In 2015, a jury of journalists including Jon Lee Anderson and Carlotta Gall awarded Sundaram the annual Frontline Club prize for his war reporting from the Central African Republic, calling his story A Place on Earth "an excellent, highly original piece of reportage and writing, reminiscent of Ryzard Kapuściński and V.S. Naipaul at their best." Sundaram also received a Reuters environmental journalism prize in 2006 for his reporting from the Democratic Republic of Congo.

=== Television ===
Sundaram hosted a four-part television series called Coded World in 2019, which explores how algorithms and artificial intelligence are changing humans. The series combines Sundaram's expertise in mathematics and journalism.

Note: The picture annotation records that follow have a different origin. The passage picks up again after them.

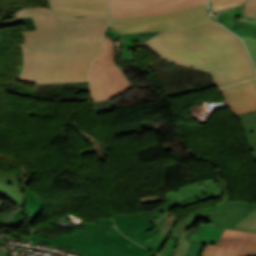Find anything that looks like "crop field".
Returning a JSON list of instances; mask_svg holds the SVG:
<instances>
[{
	"mask_svg": "<svg viewBox=\"0 0 256 256\" xmlns=\"http://www.w3.org/2000/svg\"><path fill=\"white\" fill-rule=\"evenodd\" d=\"M16 18L32 17L36 31L20 33L25 44L19 80L32 83L88 82L108 16L54 17L52 9L26 8ZM97 56V55H96Z\"/></svg>",
	"mask_w": 256,
	"mask_h": 256,
	"instance_id": "obj_2",
	"label": "crop field"
},
{
	"mask_svg": "<svg viewBox=\"0 0 256 256\" xmlns=\"http://www.w3.org/2000/svg\"><path fill=\"white\" fill-rule=\"evenodd\" d=\"M130 88L132 84L120 68L94 61L90 72V94L95 102L120 95Z\"/></svg>",
	"mask_w": 256,
	"mask_h": 256,
	"instance_id": "obj_4",
	"label": "crop field"
},
{
	"mask_svg": "<svg viewBox=\"0 0 256 256\" xmlns=\"http://www.w3.org/2000/svg\"><path fill=\"white\" fill-rule=\"evenodd\" d=\"M198 219L192 217V216H187L186 218H184L183 220H181L176 227L174 228L171 237L174 238H178L181 229H185L187 230L195 221H197Z\"/></svg>",
	"mask_w": 256,
	"mask_h": 256,
	"instance_id": "obj_24",
	"label": "crop field"
},
{
	"mask_svg": "<svg viewBox=\"0 0 256 256\" xmlns=\"http://www.w3.org/2000/svg\"><path fill=\"white\" fill-rule=\"evenodd\" d=\"M109 0H50L56 16L85 17L107 15Z\"/></svg>",
	"mask_w": 256,
	"mask_h": 256,
	"instance_id": "obj_9",
	"label": "crop field"
},
{
	"mask_svg": "<svg viewBox=\"0 0 256 256\" xmlns=\"http://www.w3.org/2000/svg\"><path fill=\"white\" fill-rule=\"evenodd\" d=\"M173 206L174 205L168 203L166 206L157 211H151L153 214L156 215V217L151 219V221L153 222L154 226L158 228L159 231L154 236L137 242L150 248L154 256L156 255V252H159V250L165 243L169 233L171 232V229L176 224H173L171 227L169 226V220H172V217L174 215L166 211Z\"/></svg>",
	"mask_w": 256,
	"mask_h": 256,
	"instance_id": "obj_12",
	"label": "crop field"
},
{
	"mask_svg": "<svg viewBox=\"0 0 256 256\" xmlns=\"http://www.w3.org/2000/svg\"><path fill=\"white\" fill-rule=\"evenodd\" d=\"M13 212H4L0 213V224H3L9 217V214L12 215Z\"/></svg>",
	"mask_w": 256,
	"mask_h": 256,
	"instance_id": "obj_29",
	"label": "crop field"
},
{
	"mask_svg": "<svg viewBox=\"0 0 256 256\" xmlns=\"http://www.w3.org/2000/svg\"><path fill=\"white\" fill-rule=\"evenodd\" d=\"M207 0H110L112 16L160 13L190 7Z\"/></svg>",
	"mask_w": 256,
	"mask_h": 256,
	"instance_id": "obj_5",
	"label": "crop field"
},
{
	"mask_svg": "<svg viewBox=\"0 0 256 256\" xmlns=\"http://www.w3.org/2000/svg\"><path fill=\"white\" fill-rule=\"evenodd\" d=\"M152 217L154 215L151 212L114 214V222L119 231L137 242L158 231L149 220Z\"/></svg>",
	"mask_w": 256,
	"mask_h": 256,
	"instance_id": "obj_10",
	"label": "crop field"
},
{
	"mask_svg": "<svg viewBox=\"0 0 256 256\" xmlns=\"http://www.w3.org/2000/svg\"><path fill=\"white\" fill-rule=\"evenodd\" d=\"M243 16L256 17V0H249L248 3H246Z\"/></svg>",
	"mask_w": 256,
	"mask_h": 256,
	"instance_id": "obj_27",
	"label": "crop field"
},
{
	"mask_svg": "<svg viewBox=\"0 0 256 256\" xmlns=\"http://www.w3.org/2000/svg\"><path fill=\"white\" fill-rule=\"evenodd\" d=\"M212 20L204 3L160 14L112 17L109 27L120 34L160 31L145 41L152 51L209 72L218 88L256 77L242 41Z\"/></svg>",
	"mask_w": 256,
	"mask_h": 256,
	"instance_id": "obj_1",
	"label": "crop field"
},
{
	"mask_svg": "<svg viewBox=\"0 0 256 256\" xmlns=\"http://www.w3.org/2000/svg\"><path fill=\"white\" fill-rule=\"evenodd\" d=\"M224 229L213 225H204L196 229L194 232L189 231L187 234L188 240L217 245Z\"/></svg>",
	"mask_w": 256,
	"mask_h": 256,
	"instance_id": "obj_14",
	"label": "crop field"
},
{
	"mask_svg": "<svg viewBox=\"0 0 256 256\" xmlns=\"http://www.w3.org/2000/svg\"><path fill=\"white\" fill-rule=\"evenodd\" d=\"M96 60L115 65V60L113 57V41L106 36H103L100 53L96 57Z\"/></svg>",
	"mask_w": 256,
	"mask_h": 256,
	"instance_id": "obj_20",
	"label": "crop field"
},
{
	"mask_svg": "<svg viewBox=\"0 0 256 256\" xmlns=\"http://www.w3.org/2000/svg\"><path fill=\"white\" fill-rule=\"evenodd\" d=\"M8 200H10L12 203H14L17 208L20 207V206H19L16 202H14L12 199H9V198H8Z\"/></svg>",
	"mask_w": 256,
	"mask_h": 256,
	"instance_id": "obj_31",
	"label": "crop field"
},
{
	"mask_svg": "<svg viewBox=\"0 0 256 256\" xmlns=\"http://www.w3.org/2000/svg\"><path fill=\"white\" fill-rule=\"evenodd\" d=\"M245 131L251 153L256 160V111L237 116Z\"/></svg>",
	"mask_w": 256,
	"mask_h": 256,
	"instance_id": "obj_16",
	"label": "crop field"
},
{
	"mask_svg": "<svg viewBox=\"0 0 256 256\" xmlns=\"http://www.w3.org/2000/svg\"><path fill=\"white\" fill-rule=\"evenodd\" d=\"M176 240L177 239L169 238L162 251L157 256H173Z\"/></svg>",
	"mask_w": 256,
	"mask_h": 256,
	"instance_id": "obj_25",
	"label": "crop field"
},
{
	"mask_svg": "<svg viewBox=\"0 0 256 256\" xmlns=\"http://www.w3.org/2000/svg\"><path fill=\"white\" fill-rule=\"evenodd\" d=\"M186 233L182 230L178 238L175 256H200L206 244L188 241Z\"/></svg>",
	"mask_w": 256,
	"mask_h": 256,
	"instance_id": "obj_17",
	"label": "crop field"
},
{
	"mask_svg": "<svg viewBox=\"0 0 256 256\" xmlns=\"http://www.w3.org/2000/svg\"><path fill=\"white\" fill-rule=\"evenodd\" d=\"M231 229L256 232V209Z\"/></svg>",
	"mask_w": 256,
	"mask_h": 256,
	"instance_id": "obj_21",
	"label": "crop field"
},
{
	"mask_svg": "<svg viewBox=\"0 0 256 256\" xmlns=\"http://www.w3.org/2000/svg\"><path fill=\"white\" fill-rule=\"evenodd\" d=\"M0 256H3V252H2V250H0Z\"/></svg>",
	"mask_w": 256,
	"mask_h": 256,
	"instance_id": "obj_32",
	"label": "crop field"
},
{
	"mask_svg": "<svg viewBox=\"0 0 256 256\" xmlns=\"http://www.w3.org/2000/svg\"><path fill=\"white\" fill-rule=\"evenodd\" d=\"M21 210H22V208L16 213L14 218L12 217L7 222L6 226H20L25 222V220L23 219V217L21 215Z\"/></svg>",
	"mask_w": 256,
	"mask_h": 256,
	"instance_id": "obj_28",
	"label": "crop field"
},
{
	"mask_svg": "<svg viewBox=\"0 0 256 256\" xmlns=\"http://www.w3.org/2000/svg\"><path fill=\"white\" fill-rule=\"evenodd\" d=\"M199 186V188H198ZM220 198L215 179L197 181L167 193L165 200L177 205L187 206L206 199Z\"/></svg>",
	"mask_w": 256,
	"mask_h": 256,
	"instance_id": "obj_8",
	"label": "crop field"
},
{
	"mask_svg": "<svg viewBox=\"0 0 256 256\" xmlns=\"http://www.w3.org/2000/svg\"><path fill=\"white\" fill-rule=\"evenodd\" d=\"M21 70H22V66H19V67H18V73H17L15 79L18 80Z\"/></svg>",
	"mask_w": 256,
	"mask_h": 256,
	"instance_id": "obj_30",
	"label": "crop field"
},
{
	"mask_svg": "<svg viewBox=\"0 0 256 256\" xmlns=\"http://www.w3.org/2000/svg\"><path fill=\"white\" fill-rule=\"evenodd\" d=\"M236 28L256 36V18L242 17Z\"/></svg>",
	"mask_w": 256,
	"mask_h": 256,
	"instance_id": "obj_22",
	"label": "crop field"
},
{
	"mask_svg": "<svg viewBox=\"0 0 256 256\" xmlns=\"http://www.w3.org/2000/svg\"><path fill=\"white\" fill-rule=\"evenodd\" d=\"M245 43L247 44L250 54L256 64V39L247 38V37H241Z\"/></svg>",
	"mask_w": 256,
	"mask_h": 256,
	"instance_id": "obj_26",
	"label": "crop field"
},
{
	"mask_svg": "<svg viewBox=\"0 0 256 256\" xmlns=\"http://www.w3.org/2000/svg\"><path fill=\"white\" fill-rule=\"evenodd\" d=\"M234 115L256 110V79L222 88Z\"/></svg>",
	"mask_w": 256,
	"mask_h": 256,
	"instance_id": "obj_11",
	"label": "crop field"
},
{
	"mask_svg": "<svg viewBox=\"0 0 256 256\" xmlns=\"http://www.w3.org/2000/svg\"><path fill=\"white\" fill-rule=\"evenodd\" d=\"M255 207L256 203L223 200L216 206L204 208L192 214L212 224L231 228L248 215Z\"/></svg>",
	"mask_w": 256,
	"mask_h": 256,
	"instance_id": "obj_6",
	"label": "crop field"
},
{
	"mask_svg": "<svg viewBox=\"0 0 256 256\" xmlns=\"http://www.w3.org/2000/svg\"><path fill=\"white\" fill-rule=\"evenodd\" d=\"M112 219L97 217L94 222L85 221L83 228H74L71 233H61L58 238L38 233L26 239L55 243L64 236L87 239L102 243L114 250L135 256H151L150 252L121 235L113 227ZM112 226V228H111Z\"/></svg>",
	"mask_w": 256,
	"mask_h": 256,
	"instance_id": "obj_3",
	"label": "crop field"
},
{
	"mask_svg": "<svg viewBox=\"0 0 256 256\" xmlns=\"http://www.w3.org/2000/svg\"><path fill=\"white\" fill-rule=\"evenodd\" d=\"M0 194L13 197L19 204L23 202L18 179L3 171H0Z\"/></svg>",
	"mask_w": 256,
	"mask_h": 256,
	"instance_id": "obj_15",
	"label": "crop field"
},
{
	"mask_svg": "<svg viewBox=\"0 0 256 256\" xmlns=\"http://www.w3.org/2000/svg\"><path fill=\"white\" fill-rule=\"evenodd\" d=\"M56 246L71 247L86 256H130L116 252L99 243L64 237L55 243Z\"/></svg>",
	"mask_w": 256,
	"mask_h": 256,
	"instance_id": "obj_13",
	"label": "crop field"
},
{
	"mask_svg": "<svg viewBox=\"0 0 256 256\" xmlns=\"http://www.w3.org/2000/svg\"><path fill=\"white\" fill-rule=\"evenodd\" d=\"M244 5L238 7V8H234V9H230V10H226L223 11L222 13V18L221 21L223 22V24L228 27L230 30H232L233 32H235L237 35H239L240 37L242 35L247 36V37H252V38H256L253 37L245 32H242L236 28H234L236 26V24L238 23L240 17L243 15L244 12Z\"/></svg>",
	"mask_w": 256,
	"mask_h": 256,
	"instance_id": "obj_18",
	"label": "crop field"
},
{
	"mask_svg": "<svg viewBox=\"0 0 256 256\" xmlns=\"http://www.w3.org/2000/svg\"><path fill=\"white\" fill-rule=\"evenodd\" d=\"M213 11L217 12L223 9L237 6L246 0H211Z\"/></svg>",
	"mask_w": 256,
	"mask_h": 256,
	"instance_id": "obj_23",
	"label": "crop field"
},
{
	"mask_svg": "<svg viewBox=\"0 0 256 256\" xmlns=\"http://www.w3.org/2000/svg\"><path fill=\"white\" fill-rule=\"evenodd\" d=\"M24 189H25L26 199H27V203L25 204L26 215L28 219L34 221L40 215L44 205H43V202L35 193H33L32 191L26 188L25 184H24Z\"/></svg>",
	"mask_w": 256,
	"mask_h": 256,
	"instance_id": "obj_19",
	"label": "crop field"
},
{
	"mask_svg": "<svg viewBox=\"0 0 256 256\" xmlns=\"http://www.w3.org/2000/svg\"><path fill=\"white\" fill-rule=\"evenodd\" d=\"M256 251V234L225 230L218 245L207 244L202 256H244Z\"/></svg>",
	"mask_w": 256,
	"mask_h": 256,
	"instance_id": "obj_7",
	"label": "crop field"
}]
</instances>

He also presented a four-part series in 2016 called Deciphering India with Anjan Sundaram, which explores the contentious rise of nationalism in India. The episodes were titled "Godmen", "The Sacred Cow", "The Great Indian Male" and "Identity".

=== Talks ===
His MainStage TED talk in 2024 is titled Meet our planet's hidden defenders, about indigenous environmental defenders fighting drone wars and legal battles to protect some of the world's last pristine ecosystems. His previous TED Talk, in 2017, titled Why I risked my life to expose a government massacre, is about his reporting on remote conflicts. In 2016 he gave a talk called Detecting a Dictatorship at the Oslo Freedom Forum, about journalists who confronted Rwanda's authoritarian government.

== Personal life ==
He was married to the French-Canadian journalist and author, Nathalie Blaquiere, for nearly a decade, before they divorced in 2017. They have a daughter. He describes his marriage and divorce, along with his war correspondence, in his book Breakup: A Marriage in Wartime. His mother is the journalist and actress Vasanti Sundaram.